• Dataset:
=== Begin Enclosure ===

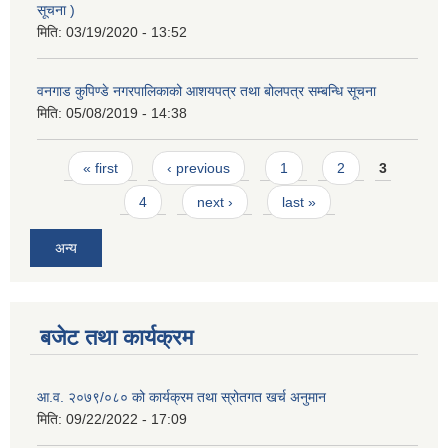
सूचना )
मिति:
03/19/2020 - 13:52
वनगाड कुपिण्डे नगरपालिकाको आशयपत्र तथा बोलपत्र सम्बन्धि सूचना
मिति:
05/08/2019 - 14:38
Pages
« first
‹ previous
1
2
3
4
next ›
last »
अन्य
बजेट तथा कार्यक्रम
आ.व. २०७९/०८० को कार्यक्रम तथा स्रोतगत खर्च अनुमान
मिति:
09/22/2022 - 17:09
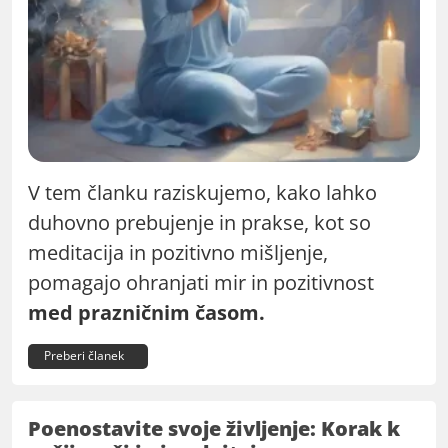
V tem članku raziskujemo, kako lahko
duhovno prebujenje in prakse, kot so
meditacija in pozitivno mišljenje,
pomagajo ohranjati mir in pozitivnost
med prazničnim časom.
Preberi članek
Poenostavite svoje življenje: Korak k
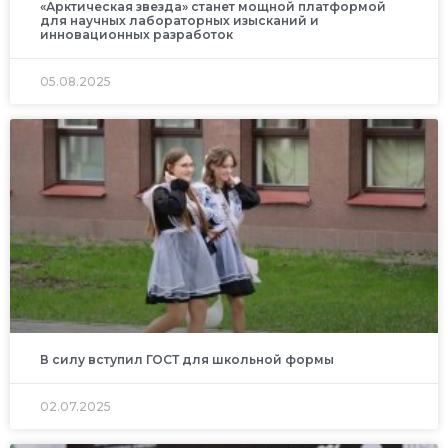
«Арктическая звезда» станет мощной платформой
для научных лабораторных изысканий и
инновационных разработок
05.08.2025
В силу вступил ГОСТ для школьной формы
02.07.2025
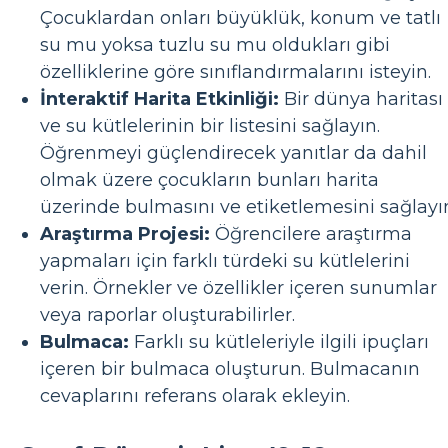
Çocuklardan onları büyüklük, konum ve tatlı
su mu yoksa tuzlu su mu oldukları gibi
özelliklerine göre sınıflandırmalarını isteyin.
İnteraktif Harita Etkinliği:
Bir dünya haritası
ve su kütlelerinin bir listesini sağlayın.
Öğrenmeyi güçlendirecek yanıtlar da dahil
olmak üzere çocukların bunları harita
üzerinde bulmasını ve etiketlemesini sağlayı
Araştırma Projesi:
Öğrencilere araştırma
yapmaları için farklı türdeki su kütlelerini
verin. Örnekler ve özellikler içeren sunumlar
veya raporlar oluşturabilirler.
Bulmaca:
Farklı su kütleleriyle ilgili ipuçları
içeren bir bulmaca oluşturun. Bulmacanın
cevaplarını referans olarak ekleyin.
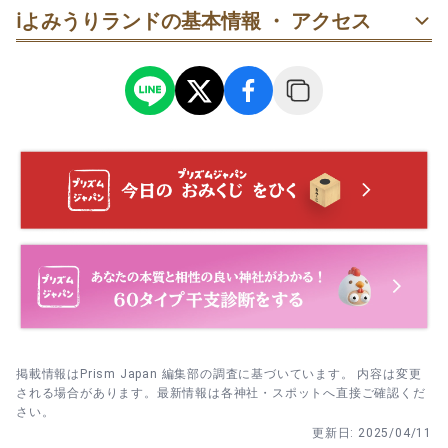
rk
ℹ️
よみうりランドの基本情報 ・ アクセス
あまり期待していなかったがとても楽しめる！

ジェットコースター🎢結構スリリングでおもしろい！

ディズニーやユニバは混みすぎて疲れるが、よみうりランド
なら混みすぎず、たくさんアトラクションに乗れて、満喫で
きる気分になる

隣の「丘の湯」、行ったことないが周りの人はよく行って
30代
女性
づ
る！高台なのでとても眺めが良いらしい！

訪問日：
2023/12/13
近くにジャイアンツタウンが開発途中で、水族館🐟とか植物
もっとみる
掲載情報はPrism Japan 編集部の調査に基づいています。 内容は変更
される場合があります。最新情報は各神社・スポットへ直接ご確認くだ
さい。
更新日:
2025/04/11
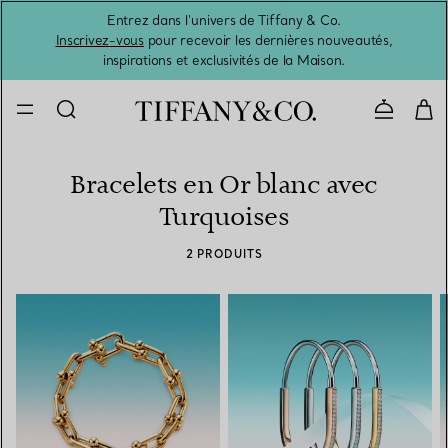
Entrez dans l’univers de Tiffany & Co.
L’été 
Inscrivez-vous
pour recevoir les dernières nouveautés,
inspirations et exclusivités de la Maison.
Contacte
Bracelets en Or blanc avec
Turquoises
2 PRODUITS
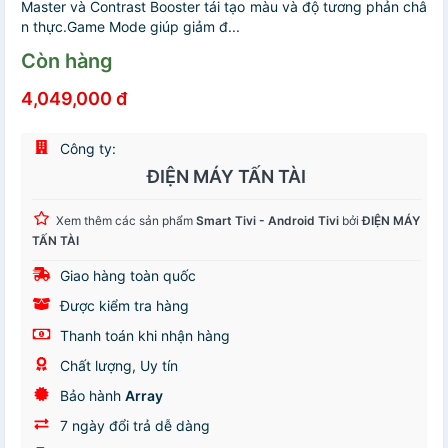
Master và Contrast Booster tái tạo màu và độ tương phản châ
n thực.Game Mode giúp giảm đ...
Còn hàng
4,049,000 đ
Công ty:
ĐIỆN MÁY TẤN TÀI
Xem thêm các sản phẩm
Smart Tivi - Android Tivi
bởi
ĐIỆN MÁY
TẤN TÀI
Giao hàng toàn quốc
Được kiểm tra hàng
Thanh toán khi nhận hàng
Chất lượng, Uy tín
Bảo hành
Array
7 ngày đổi trả dễ dàng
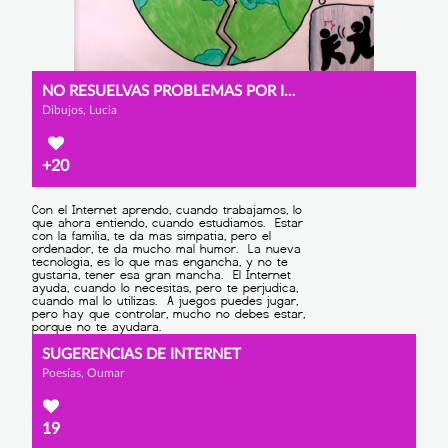
NO RESUELVAS PROBLEMAS POR INTERNET
Dibujos, Lucia
+20
SUGERENCIAS DE INTERNET
Poesías, Oumar
19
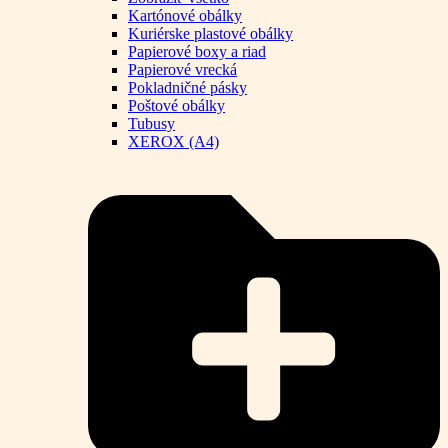
Kartónové obálky
Kuriérske plastové obálky
Papierové boxy a riad
Papierové vrecká
Pokladničné pásky
Poštové obálky
Tubusy
XEROX (A4)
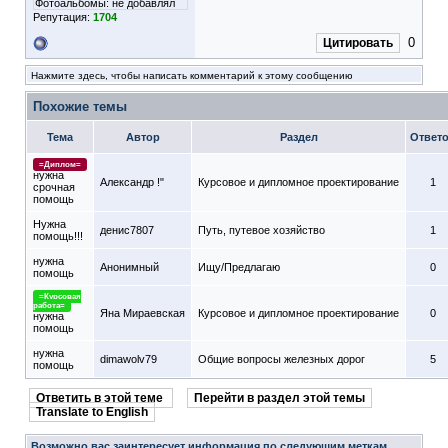
Фотоальбомы:
не добавлял
Репутация:
1704
0
Цитировать
Нажмите здесь, чтобы написать комментарий к этому сообщению
Похожие темы
Тема
Автор
Раздел
Ответ
=Диплом=
нужна
Александр !"
Курсовое и дипломное проектирование
1
срочная
помощь
Нужна
денис7807
Путь, путевое хозяйство
1
помощь!!!
нужна
Анонимный
Ищу/Предлагаю
0
помощь
=Курсовая
работа=
Яна Мираевская
Курсовое и дипломное проектирование
0
нужна
помощь
нужна
dimawolv79
Общие вопросы железных дорог
5
помощь
Ответить в этой теме
Перейти в раздел этой темы
Translate to English
Возможно вас заинтересует информация по следующим меткам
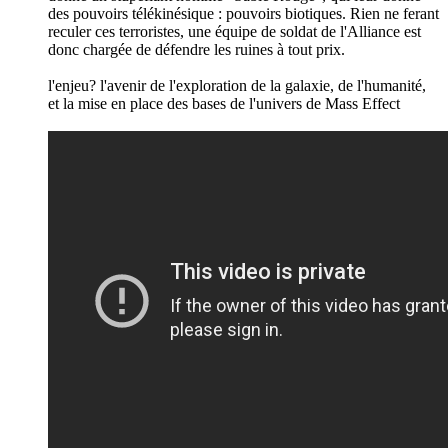
des pouvoirs télékinésique : pouvoirs biotiques. Rien ne ferant
reculer ces terroristes, une équipe de soldat de l'Alliance est
donc chargée de défendre les ruines à tout prix.
l'enjeu? l'avenir de l'exploration de la galaxie, de l'humanité,
et la mise en place des bases de l'univers de Mass Effect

=== End Enclosure ===

• What is expected:
Repeat the entries exactly, without pictures.

• Answer to this problem:
सूचना )
मिति:
03/19/2020 - 13:52
वनगाड कुपिण्डे नगरपालिकाको आशयपत्र तथा बोलपत्र सम्बन्धि सूचना
मिति:
05/08/2019 - 14:38
Pages
« first
‹ previous
1
2
3
4
next ›
last »
अन्य
बजेट तथा कार्यक्रम
आ.व. २०७९/०८० को कार्यक्रम तथा स्रोतगत खर्च अनुमान
मिति:
09/22/2022 - 17:09
V tem članku raziskujemo, kako lahko
duhovno prebujenje in prakse, kot so
meditacija in pozitivno mišljenje,
pomagajo ohranjati mir in pozitivnost
med prazničnim časom.
Preberi članek
Poenostavite svoje življenje: Korak k
«Арктическая звезда» станет мощной платформой
для научных лабораторных изысканий и
инновационных разработок
05.08.2025
В силу вступил ГОСТ для школьной формы
02.07.2025
Çocuklardan onları büyüklük, konum ve tatlı
su mu yoksa tuzlu su mu oldukları gibi
özelliklerine göre sınıflandırmalarını isteyin.
İnteraktif Harita Etkinliği:
Bir dünya haritası
ve su kütlelerinin bir listesini sağlayın.
Öğrenmeyi güçlendirecek yanıtlar da dahil
olmak üzere çocukların bunları harita
üzerinde bulmasını ve etiketlemesini sağlayı
Araştırma Projesi:
Öğrencilere araştırma
yapmaları için farklı türdeki su kütlelerini
verin. Örnekler ve özellikler içeren sunumlar
veya raporlar oluşturabilirler.
Bulmaca:
Farklı su kütleleriyle ilgili ipuçları
içeren bir bulmaca oluşturun. Bulmacanın
cevaplarını referans olarak ekleyin.
rk
ℹ️
よみうりランドの基本情報 ・ アクセス
あまり期待していなかったがとても楽しめる！

ジェットコースター🎢結構スリリングでおもしろい！

ディズニーやユニバは混みすぎて疲れるが、よみうりランド
なら混みすぎず、たくさんアトラクションに乗れて、満喫で
きる気分になる

隣の「丘の湯」、行ったことないが周りの人はよく行って
30代
女性
づ
る！高台なのでとても眺めが良いらしい！

訪問日：
2023/12/13
近くにジャイアンツタウンが開発途中で、水族館🐟とか植物
もっとみる
掲載情報はPrism Japan 編集部の調査に基づいています。 内容は変更
される場合があります。最新情報は各神社・スポットへ直接ご確認くだ
さい。
更新日:
2025/04/11
Entrez dans l’univers de Tiffany & Co.
L’été 
Inscrivez-vous
pour recevoir les dernières nouveautés,
inspirations et exclusivités de la Maison.
Contacte
Bracelets en Or blanc avec
Turquoises
2 PRODUITS
Master và Contrast Booster tái tạo màu và độ tương phản châ
n thực.Game Mode giúp giảm đ...
Còn hàng
4,049,000 đ
Công ty:
ĐIỆN MÁY TẤN TÀI
Xem thêm các sản phẩm
Smart Tivi - Android Tivi
bởi
ĐIỆN MÁY
TẤN TÀI
Giao hàng toàn quốc
Được kiểm tra hàng
Thanh toán khi nhận hàng
Chất lượng, Uy tín
Bảo hành
Array
7 ngày đổi trả dễ dàng
NO RESUELVAS PROBLEMAS POR INTERNET
Dibujos, Lucia
+20
SUGERENCIAS DE INTERNET
Poesías, Oumar
19
Kartónové obálky
Kuriérske plastové obálky
Papierové boxy a riad
Papierové vrecká
Pokladničné pásky
Poštové obálky
Tubusy
XEROX (A4)
Фотоальбомы:
не добавлял
Репутация:
1704
0
Цитировать
Нажмите здесь, чтобы написать комментарий к этому сообщению
Похожие темы
Тема
Автор
Раздел
Ответ
=Диплом=
нужна
Александр !"
Курсовое и дипломное проектирование
1
срочная
помощь
Нужна
денис7807
Путь, путевое хозяйство
1
помощь!!!
нужна
Анонимный
Ищу/Предлагаю
0
помощь
=Курсовая
работа=
Яна Мираевская
Курсовое и дипломное проектирование
0
нужна
помощь
нужна
dimawolv79
Общие вопросы железных дорог
5
помощь
Ответить в этой теме
Перейти в раздел этой темы
Translate to English
Возможно вас заинтересует информация по следующим меткам
des pouvoirs télékinésique : pouvoirs biotiques. Rien ne ferant
reculer ces terroristes, une équipe de soldat de l'Alliance est
donc chargée de défendre les ruines à tout prix.
l'enjeu? l'avenir de l'exploration de la galaxie, de l'humanité,
et la mise en place des bases de l'univers de Mass Effect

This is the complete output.